Daarover heb ik me ook al suf gepeinsd.

‘Als je met een stel omgaat moet je je aandacht gelijkmatig verdelen. Voor je het weet hang je aan de lippen van de meest vlotte spreker en voelt een derde zich uitgesloten of niet voor vol aangezien.’
Dit dus. Ik wend me het liefst tot het brein wat voor mij het meest interessant is maar helaas wordt dat door - vooral vrouwen- niet gewaardeerd en moet ik me ook bezig houden met allerlei oppervlakkige onderwerpen die mijn belangstelling totaal niet hebben. Ook dat ga ik steeds meer vermijden. Dan maar thuis met een goed boek.

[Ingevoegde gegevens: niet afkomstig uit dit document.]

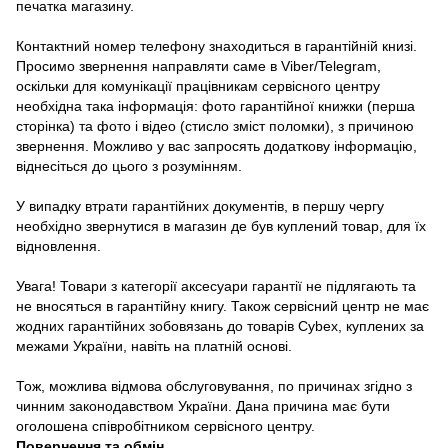
печатка магазину.
Контактний номер телефону знаходиться в гарантійній книзі.
Просимо звернення направляти саме в Viber/Telegram,
оскільки для комунікації працівникам сервісного центру
необхідна така інформація: фото гарантійної книжки (перша
сторінка) та фото і відео (стисло зміст поломки), з причиною
звернення. Можливо у вас запросять додаткову інформацію,
віднесіться до цього з розумінням.
У випадку втрати гарантійних документів, в першу чергу
необхідно звернутися в магазин де був куплений товар, для їх
відновлення.
Увага! Товари з категорії аксесуари гарантії не підлягають та
не вносяться в гарантійну книгу. Також сервісний центр не має
жодних гарантійних зобовязань до товарів Cybex, куплених за
межами України, навіть на платній основі.
Тож, можлива відмова обслуговування, по причинах згідно з
чинним законодавством України. Дана причина має бути
оголошена співробітником сервісного центру.
Повернення та обмін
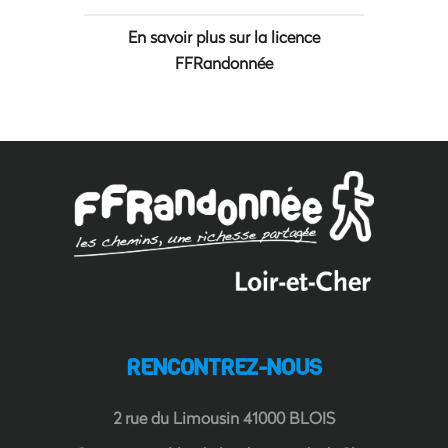
En savoir plus sur la licence
FFRandonnée
RENCONTREZ-NOUS
2 rue du Limousin 41000 BLOIS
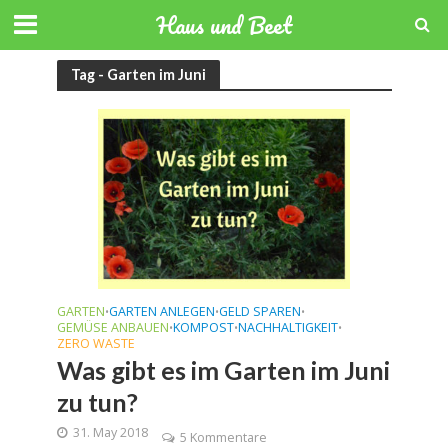
Haus und Beet
Tag - Garten im Juni
GARTEN
GARTEN ANLEGEN
GELD SPAREN
•
•
•
GEMÜSE ANBAUEN
KOMPOST
NACHHALTIGKEIT
•
•
•
ZERO WASTE
Was gibt es im Garten im Juni
zu tun?
31. May 2018
5 Kommentare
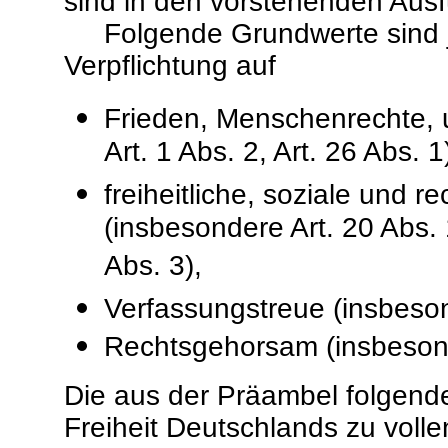
sind in den vorstehenden Ausf
Folgende Grundwerte sind je
Verpflichtung auf
Frieden, Menschenrechte, 
Art. 1 Abs. 2, Art. 26 Abs. 1
freiheitliche, soziale und r
(insbesondere Art. 20 Abs. 1
Abs. 3),
Verfassungstreue (insbesond
Rechtsgehorsam (insbesonder
Die aus der Präambel folgende
Freiheit Deutschlands zu volle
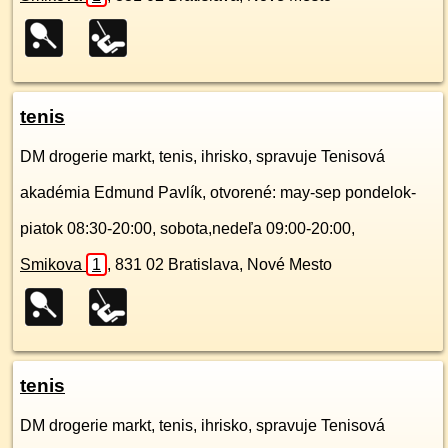
tenis
DM drogerie markt, tenis, ihrisko, spravuje Tenisová
akadémia Edmund Pavlík, otvorené: may-sep pondelok-
piatok 08:30-20:00, sobota,nedeľa 09:00-20:00,
Smikova
1
,
831 02
Bratislava, Nové Mesto
tenis
DM drogerie markt, tenis, ihrisko, spravuje Tenisová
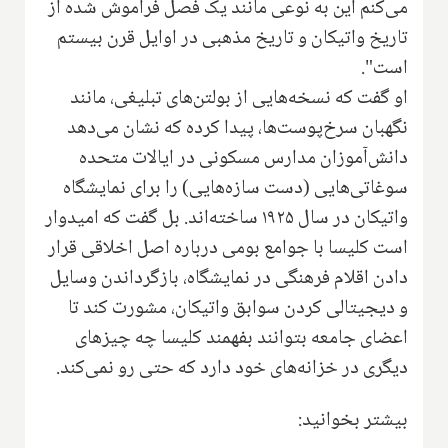
می‌کنم این به نوعی مانند یک فصل فراموش شده از
تاریخ واتیکان و تاریخ مذهبی در اوایل قرن بیستم
است".
او گفت که نسخه‌هایی از بولتن‌های تبلیغی، مانند
نگهبان سرخ‌پوست‌ها، پیدا کرده که نشان می‌دهد
دانش‌آموزان مدارس مسکونی در ایالات متحده
سوغاتی‌هایی (دست سازه‌هایی) را برای نمایشگاه
واتیکان در سال ۱۹۲۵ ساخته‌اند. بل گفت که امیدوار
است کلیسا با جوامع بومی درباره اصل اخلاقی قرار
دادن اقلام فرهنگی در نمایشگاه، بازگرداندن وسایل
و دیجیتالی کردن سوابق واتیکان، مشورت کند تا
اعضای جامعه بتوانند بفهمند کلیسا چه چیزهای
دیگری در خزانه‌های خود دارد که حتی رو نمی‌کند.
بیشتر بخوانید:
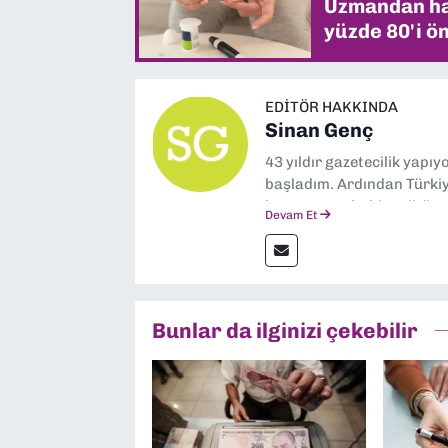
Uzmandan hay
yüzde 80'i ön
EDITÖR HAKKINDA
Sinan Genç
43 yıldır gazetecilik yapı
başladım. Ardından Türkiye
boyunca muhabir, editör,
Devam Et
yaptım. Ayrıca Yeni Asır 
anda Dokuz Eylül Gazetesi
Bunlar da ilginizi çekebilir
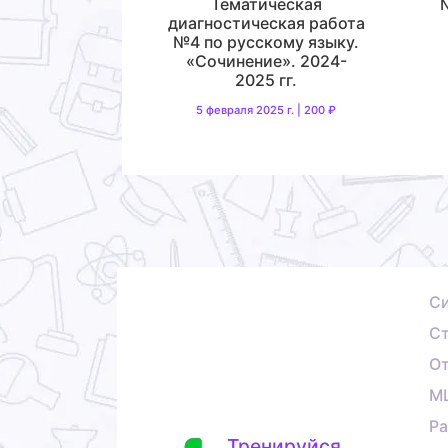
Тематическая
диагностическая работа
№4 по русскому языку.
«Сочинение». 2024-
2025 гг.
5 февраля 2025 г. | 200 ₽
С
Ст
О
М
Ра
Тренируйся,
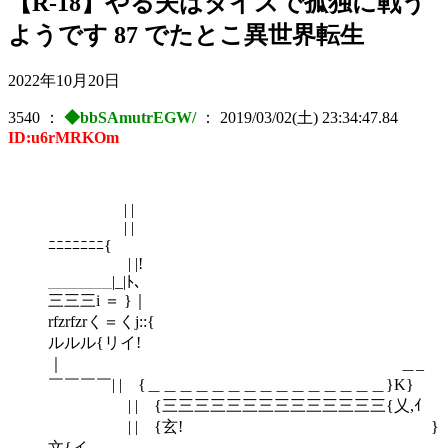
【R-18】やる夫はダイスで孤独に戦う
ようです 87 でたとこ異世界転生
2022年10月20日
3540
：
◆bbSAmutrEGW/
：
2019/03/02(土) 23:34:47.84
ID:u6rMRKOm
| |
| |
ﾆﾆﾆﾆﾆﾆﾆ{
| |!
＿＿＿＿|_|ﾄ､
三三三i ＝ }｜
rfzrfzrく＝くj::{
ルルル{リイ!
｜ ＿_
￣￣￣￣| | {＿＿＿＿＿＿＿＿＿＿＿＿＿＿＿}K}
| | {三三三三三三三三三三三三三三{乂,ｲ
| | {玄! }
文{イ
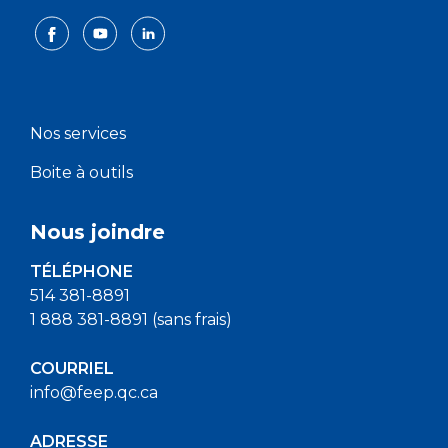
Nos services
Boite à outils
Nous joindre
TÉLÉPHONE
514 381-8891
1 888 381-8891 (sans frais)
COURRIEL
info@feep.qc.ca
ADRESSE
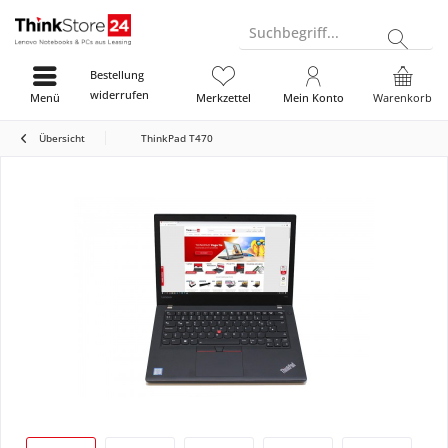
Suchbegriff...
Bestellung
widerrufen
Menü
Merkzettel
Mein Konto
Warenkorb
Übersicht
ThinkPad T470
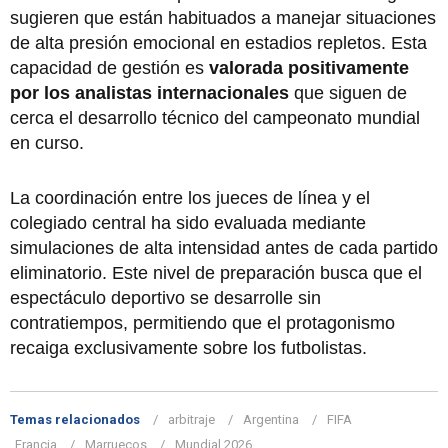
sugieren que están habituados a manejar situaciones
de alta presión emocional en estadios repletos. Esta
capacidad de gestión es
valorada positivamente
por los analistas internacionales
que siguen de
cerca el desarrollo técnico del campeonato mundial
en curso.
La coordinación entre los jueces de línea y el
colegiado central ha sido evaluada mediante
simulaciones de alta intensidad antes de cada partido
eliminatorio. Este nivel de preparación busca que el
espectáculo deportivo se desarrolle sin
contratiempos, permitiendo que el protagonismo
recaiga exclusivamente sobre los futbolistas.
Temas relacionados
arbitraje
Argentina
FIFA
Francia
Marruecos
Mundial 2026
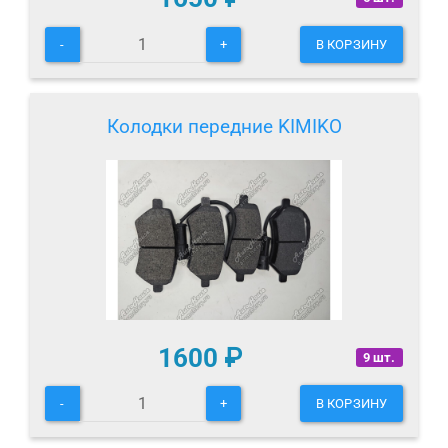
-
+
В КОРЗИНУ
Колодки передние KIMIKO
1600
₽
9 шт.
-
+
В КОРЗИНУ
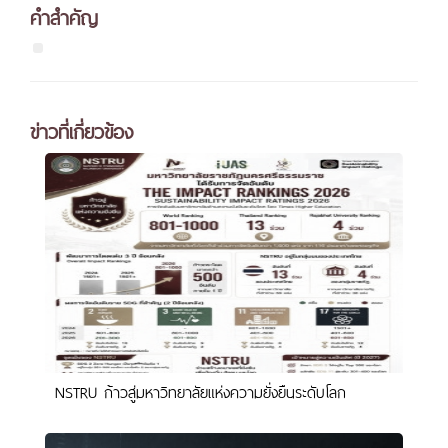
คำสำคัญ
ข่าวที่เกี่ยวข้อง
NSTRU ก้าวสู่มหาวิทยาลัยแห่งความยั่งยืนระดับโลก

'Het waren oude mensen, ze waagden zich op een dag als deze buiten de deur, stelden hun broze botten aan het gevaar van een doodssmak, alleen om naar de professor te kunnen luisteren. Zouden zij op hun zeventigste nog met dezelfde vragen rondlopen als ik, nog honger hebben naar kennis, nog op zoek zijn naar een stem, die helderder klinkt dan die van de zeurende tegenstander in je hoofd? Hield het dan nooit op?’
Nee, Connie. Je weet inmiddels vast wel dat het nooit ophoudt. De cursussen van het HOVO- onderwijs worden ook bevolkt door dit type mensen waar ik er inmiddels – met veel plezier - één van ben. Gelukkig doen mijn botten het nog goed.

‘Welke achterlijke idioot heeft het in de hersens van de mensen zitten stampen dat ze eerst van zichzelf moeten houden voordat ze een ander lief kunnen hebben? Het is de meest belachelijke, de meest domme, de meest wrede wet ever en ze regeert de twintigste eeuw. Het is rabiate nonsens. Je moet van iemand anders houden en iemand anders moet van jou houden, dat moet je niet ook nog eens zelf hoeven te doen, dat is onmogelijk.
Wie houdt er nu van zichzelf zonder door een ander bemind te worden? Niemand toch?
Ja, een handvol monomane gekken met negen assertiviteitstrainingen achter de rug.’

Ik begrijp je heftige reactie. Ik denk dat de woordkeuze verkeerd is. Het komt uit de Bijbel; 'de ander liefhebben als jezelf' Houden van jezelf komt op mij ook vreemd over. Hooguit kun je spreken over jezelf accepteren en vanuit die grondhouding eventueel dingen veranderen waar je een hekel aan hebt. Ik denk je die eerder genoemde opmerking uit de Bijbel in samenhang moet zien met de opmerking dat je de ander behandelt zoals je zelf behandeld zou willen worden.

‘Mannen maken de wetten. Met de wetten verbinden ze wat ver uit elkaar ligt, hemel en aarde, ziel en lichaam, u kent ze wel, de tegenstellingen. En dan lezen ze met de wetten in de hand de wereld. Met jou erbij. Als dit dan dat. Als jij zus dan zo.
Ze lezen je als een boek. [...] De mannen weten veel van de wereld en weinig van zichzelf. Ze spinnen hele netwerken tussen de uiteenlopende dingen en soms hebben ze niet in de gaten dat hun kennis ook maar een manier is om de kop boven water te houden. Achter mannen stonden steeds weer andere mannen en dat waren mannen waarvan zij de wetten hadden geleerd. [...]
Ik hou van mannen. Ze zijn eenzaam.
Eigenlijk willen ze allemaal hetzelfde: heilig worden, goddelijk. Maar het is niet aan de mens om goddelijk te zijn. Een mens is menselijk en dat is al moeilijk zat.’

Daar ben ik ook achter gekomen. Mooi omschreven.
Mannen denken rechtlijniger. Logischer. Daarom hebben we al zoveel van de wereld en zijn natuurwetten ontdekt. Zouden we, als we alleen zouden zijn met vrouwen op deze wereld ook zoveel dingen hebben ontdekt en gebouwd? Of zouden we dan juist andere dingen ontdekken? Of doen we dat toch al wel? Alleen, wij vangen het niet in wetten. Daarom zijn we ook flexibeler denk ik.
Zelf denk ik vaak in paardensprongen.
Dat is lastiger volgen maar wees eerlijk: het paard is toch het meest spannende schaakstuk wat er is?